Le centre de santé du Diaconat Protestant Drôme-Ardèche, accueillant 1.500 patients en situation précaire à Valence, fait face à la menace d'une réduction de financement public de 400.000 euros. Bien qu'un sursis ait été accordé jusqu'en octobre, l'établissement se prépare à des répercussions potentiellement désastreuses pour ceux qui en dépendent.
Cette alerte est survenue suite à une lettre adressée par le Premier ministre le 29 janvier 2026, mentionnant la possibilité de supprimer ce financement essentiel. Bien que la ministre de la Santé ait signifié un sursis temporaire, la direction du centre est déjà en phase de réflexion quant aux démarches à entreprendre si la situation devait perdurer.
Ouvert en novembre 2021, le centre, également connu sous le nom de SEC-PA, est l'un des 26 établissements expérimentaux lancés après la crise du COVID-19, visant à offrir des soins à des publics vulnérables, y compris les sans-abri et les migrants.
Un soutien indispensable pour 2.500 personnes
Actuellement, le centre assure le suivi continu de 2.500 patients. Christian Bonnet, président du Diaconat Protestant, exprime son incompréhension face à ces coupes budgétaires. « C'est une fausse économie. Si ces personnes n'ont plus accès aux soins, cela pourrait entraîner des épidémies et surcharger davantage les hôpitaux déjà en difficulté », précise-t-il, soulignant l'importance de la prévention.

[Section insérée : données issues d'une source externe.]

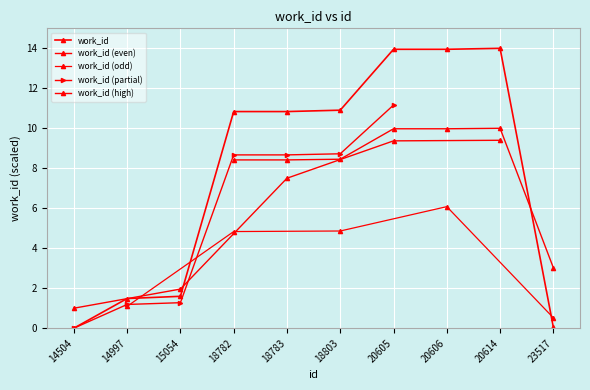

Approximately how many times larger is the value at 20606 compared to 15054?

8.7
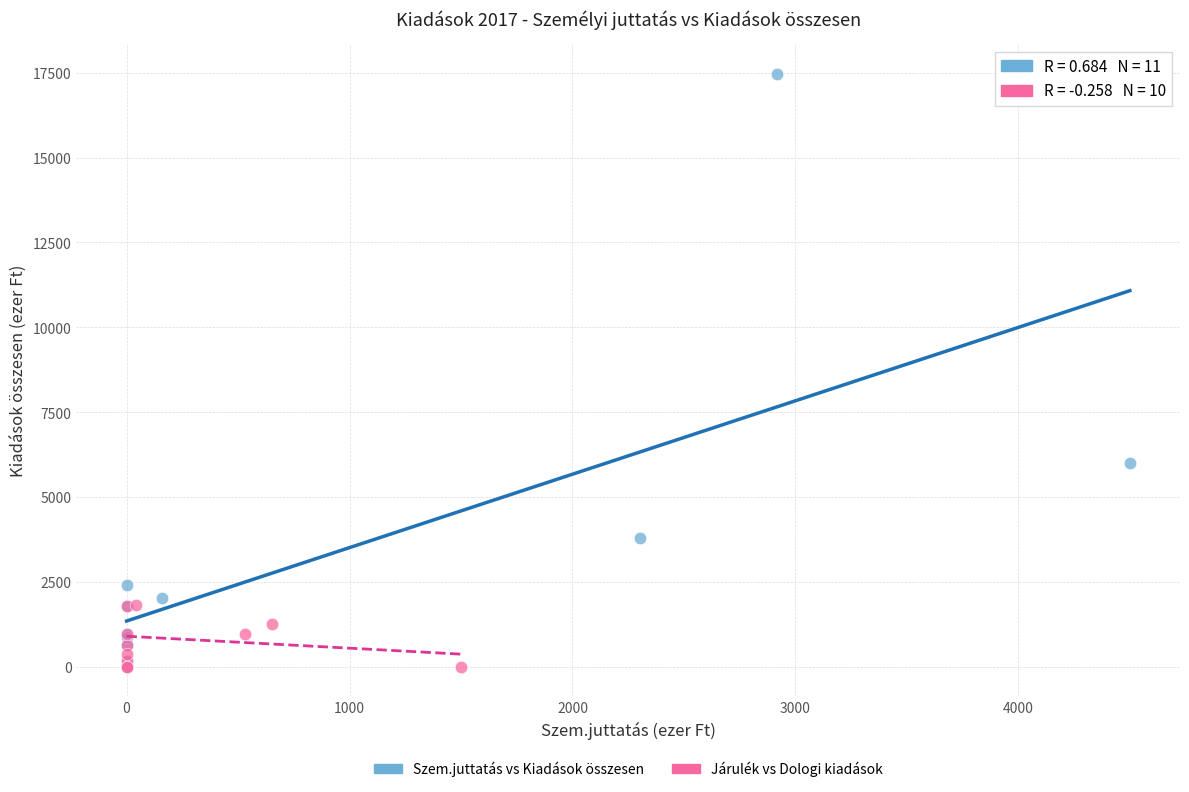

Which series has the widest spread of Y values?

Szem.juttatás vs Kiadások összesen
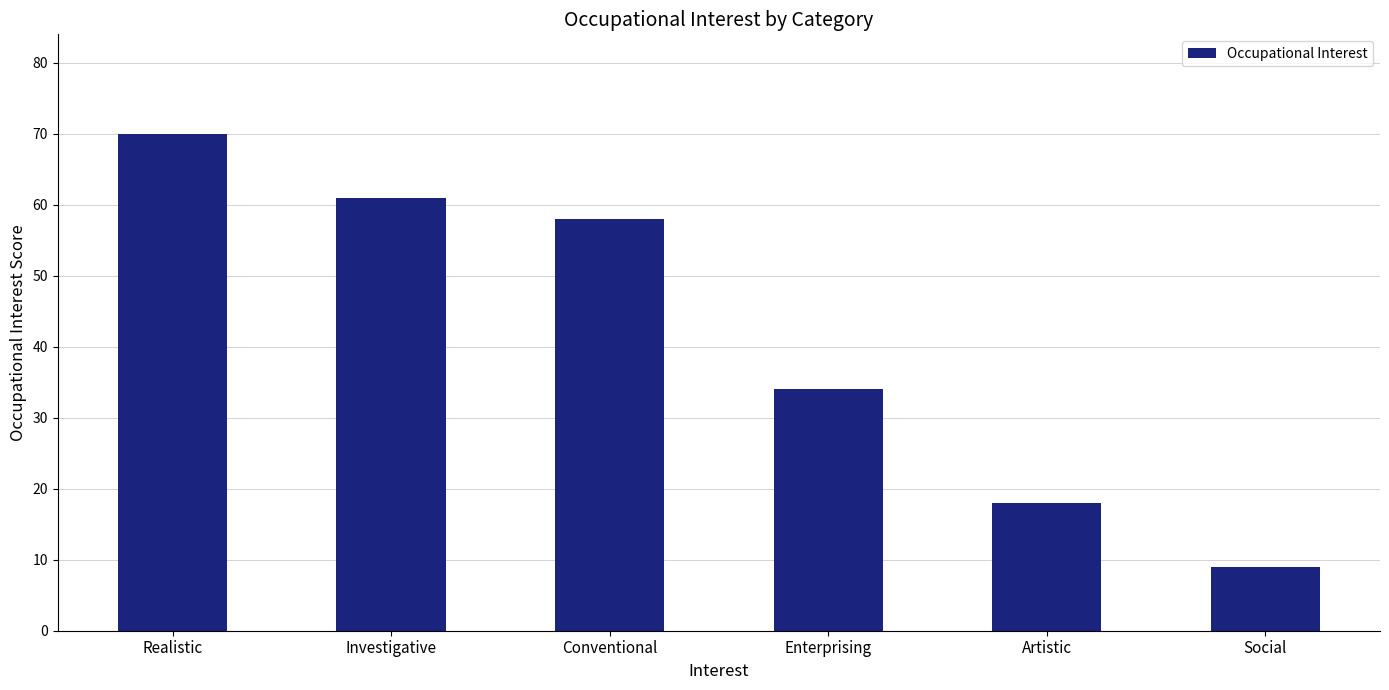

Reading right to left, extract all data points from this chart.

9	18	34	58	61	70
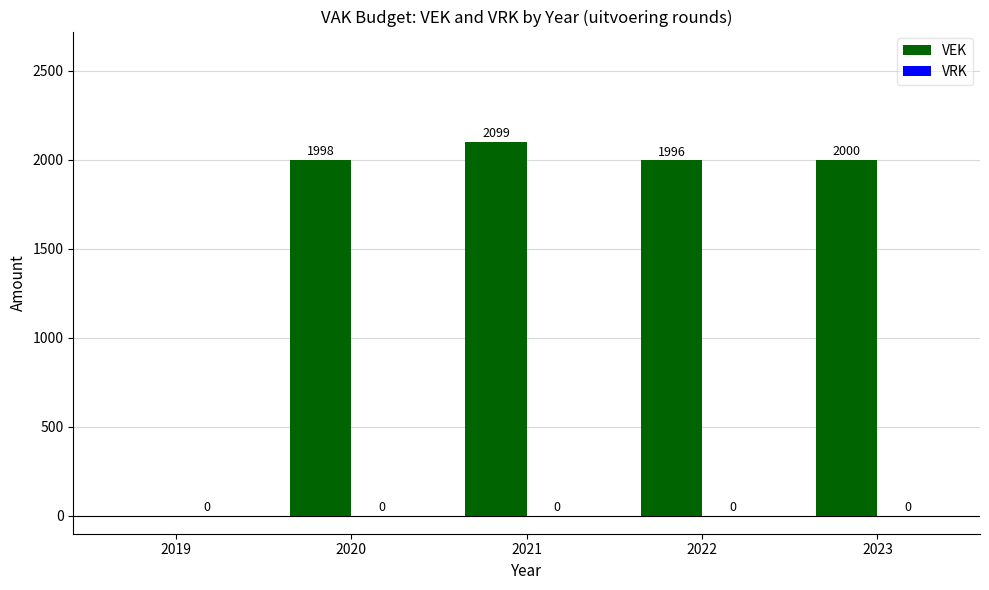

Where is the data nearest to the value 1049?

2022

Le financement permet de rémunérer six salariés, dont des médecins et des infirmières, tous essentiels au bon fonctionnement de la structure. « Il était question que cette expérimentation soit étendue à l'ensemble du territoire, tant son efficacité a été reconnue », ajoute-t-il.
Un futur inquiétant pour les urgences
Alors que le sursis prend fin en octobre, le Diaconat Protestant envisage d'autres alternatives, notamment le recours à des entreprises pour un soutien financier. « Nous avons une dizaine de médecins et d'infirmières, dont une partie travaille bénévolement. Nous envisageons de solliciter d'autres sources de financement », confie Bonnet.
Le centre collabore également avec d'autres associations, telles que des centres d'accueil pour demandeurs d'asile, pour fournir des soins aux plus démunis. Bonnet craint que la perte de financement pousse ces individus vers les services d'urgence, déjà saturés et souvent mal préparés à les accueillir. « Avec un afflux supplémentaire, cela deviendrait difficile. Nous utilisons des services d'interprétariat pour assurer une prise en charge optimale », précise-t-il.
Actuellement, 75% des patients du centre vivent dans une grande précarité. Un suivi global, axé sur le bien-être mental et social, est également proposé grâce à des psychologues et des assistantes sociales, donnant un sens essentiel à leur mission.